Ms Arnaz is accompanied on piano by the celebrated musical director Ron Abel who occasionally harmonizes with her. There’s a pause that lasts a beat or two before she begins a song, and in those brief moments we bear witness to her acting chops; watching the transformation into the character whose song it is, making us believe that every word she sings is a fresh thought. We are watching a fully rounded performance, with Broadway level skill and at times, with watery eyes that somehow seem to make all of her sparkle. Sometimes she even dances a little while simultaneously belting out a tune, and she does it all in skin tight black pants that have sparkly diamantes down the side seam and black stilettos.

Wonderful songs like “Out Of My Dreams” (Oklahoma – Rodgers & Hammerstein) and “Poor Everybody Else” (SeeSaw – Cy Coleman, Dorothy Fields) are accompanied by fascinating stories, or vice versa, and the audience’s thirst for both are endless, just like Ms Arnaz’s energy. She spoke of her days on the iconic TV show with her mom, expressing gratitude for the big names and talents she got to work with, like dancing The Charleston with Ginger Rogers. She credits “I Love Lucy” favorite, Vivian Vance, for encouraging her to audition for shows and regional theater. But she sites that playing “Grandmother Berthe” in Pippin while on a trapeze remains the “coolest accomplishment of (her) career thus far.”

She’s still got that quick wit and comedic timing as she tells us about her 1978 performance in “Annie Get Your Gun” at Jones Beach Theater and receiving a telegram from Irving Berlin, and performing in Neil Simon’s “They’re Playing Our Song” and the major last minute changes Marvin Hamlisch would make to its main song, “I Still Believe in Love” of which she teases us with a partial rendition.
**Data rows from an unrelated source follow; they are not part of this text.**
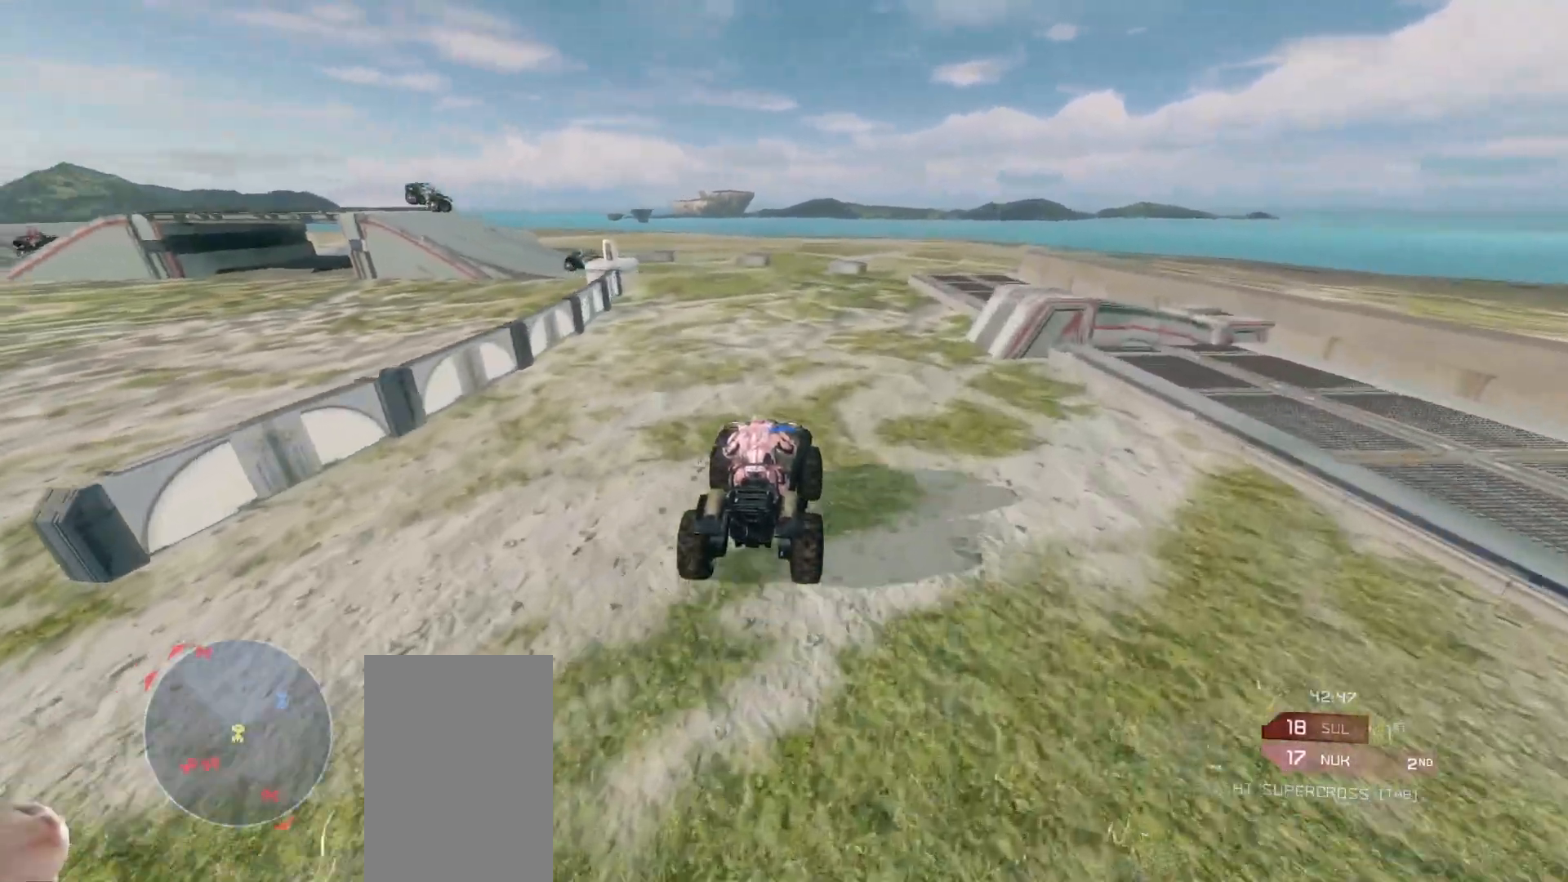
{"keys": ["w"], "mouse": [], "events": []}
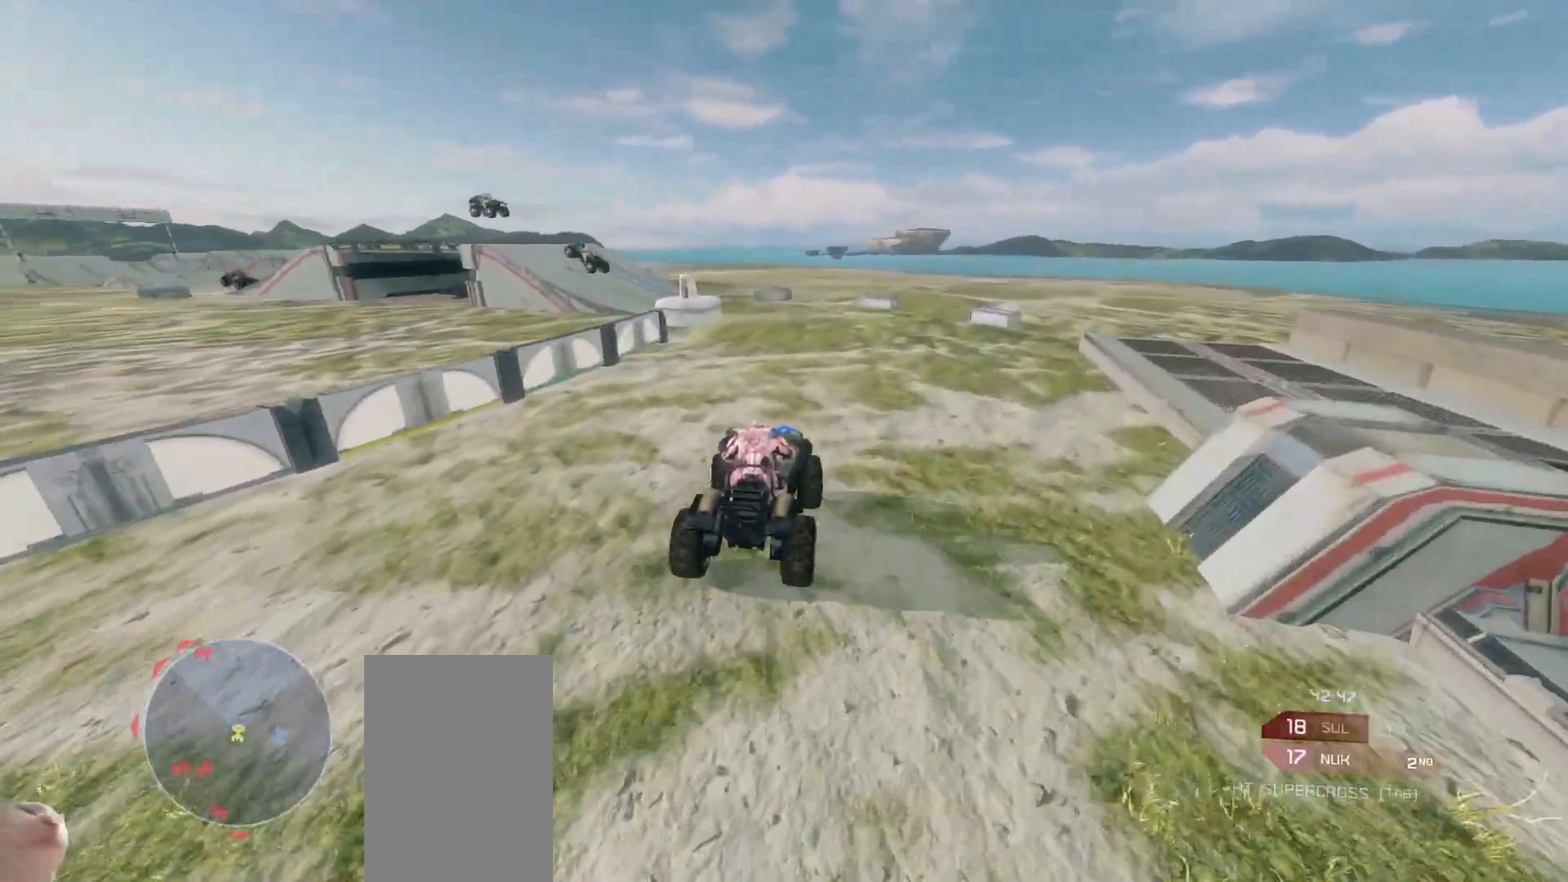
{"keys": ["w"], "mouse": [], "events": []}
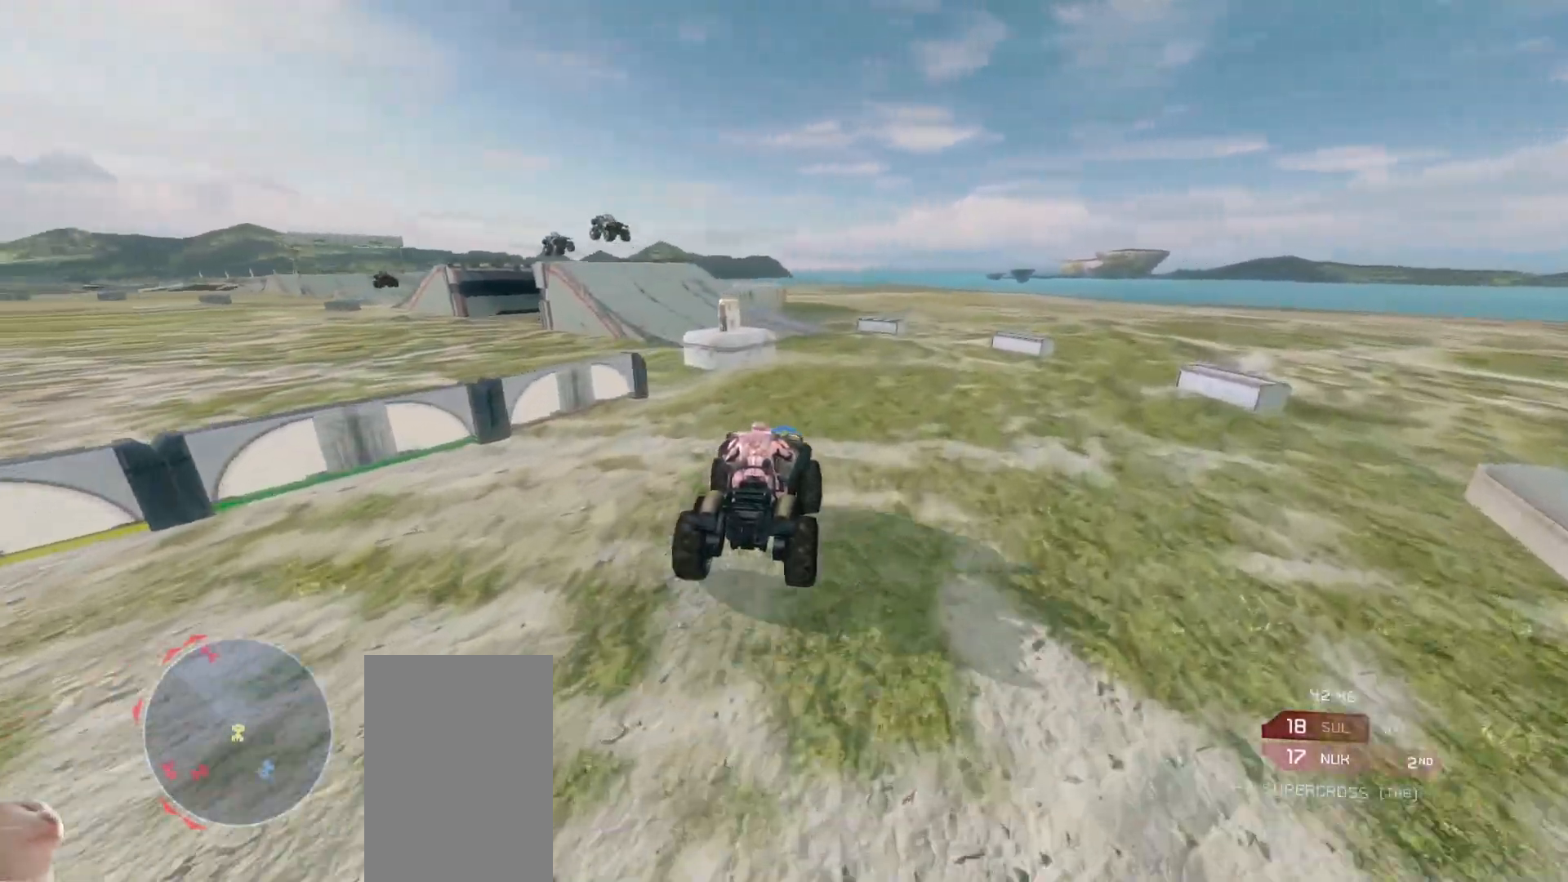
{"keys": ["w"], "mouse": [], "events": []}
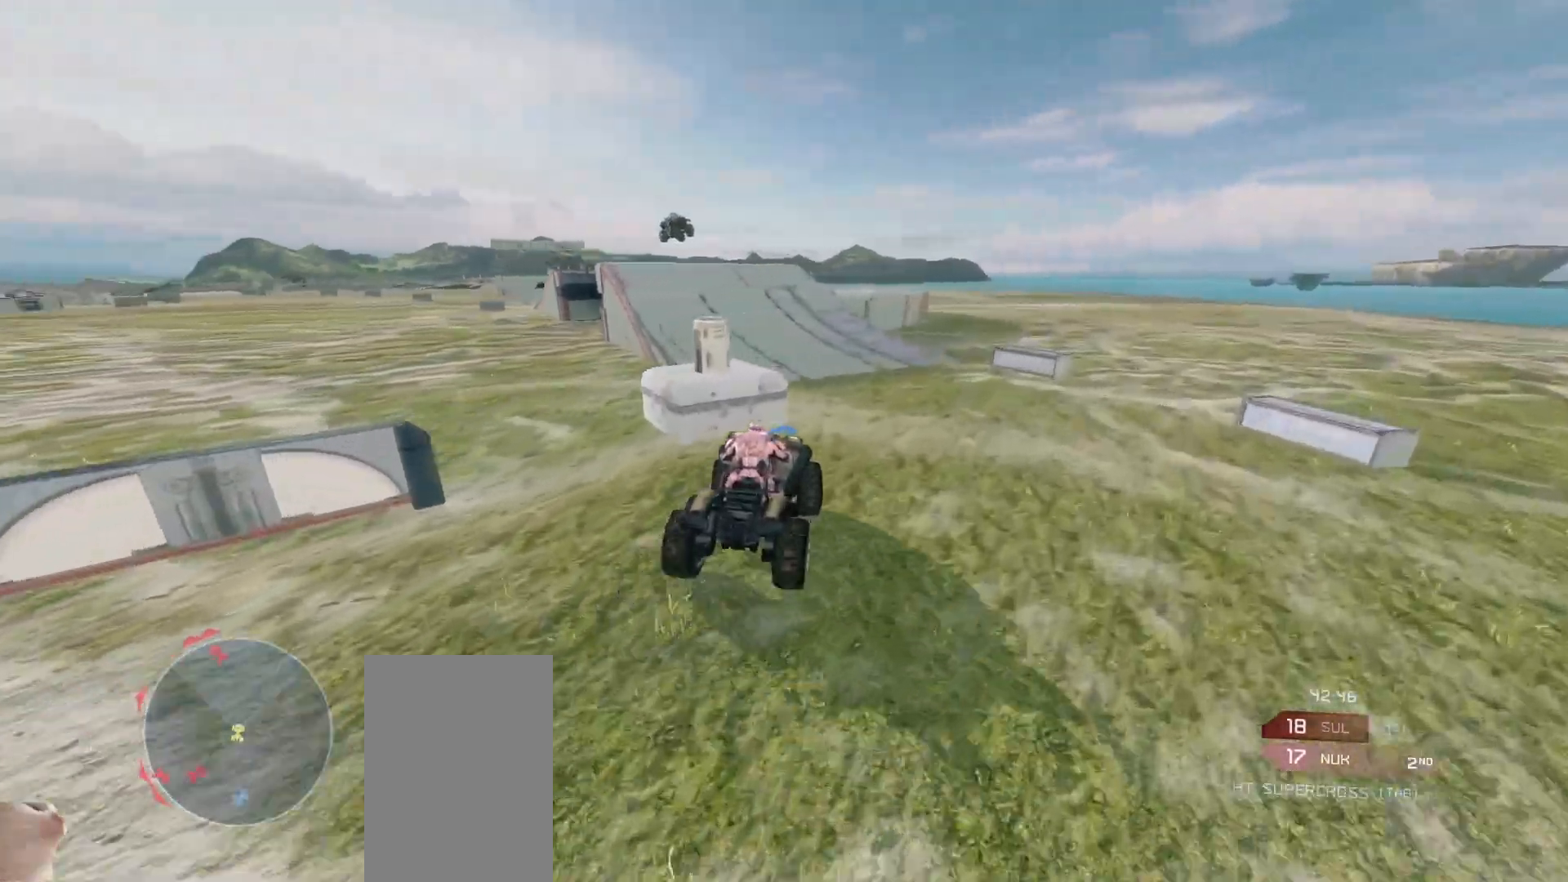
{"keys": ["w"], "mouse": [], "events": []}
In 1999 she starred in the musical version of “Witches of Eastwick” in London and treated us to an utterly moving version of “Loose Ends.”


Klea with Ron Abel

Victor Garber, Lucie Arnaz


Near the end of the show in a gush of gratefulness for both the experiences her career has given her and the overflowing applause and cheers from the audience, she beams, “I can’t imagine doing anything else for a living!” Well, after all, we can’t all be Lucie Arnaz.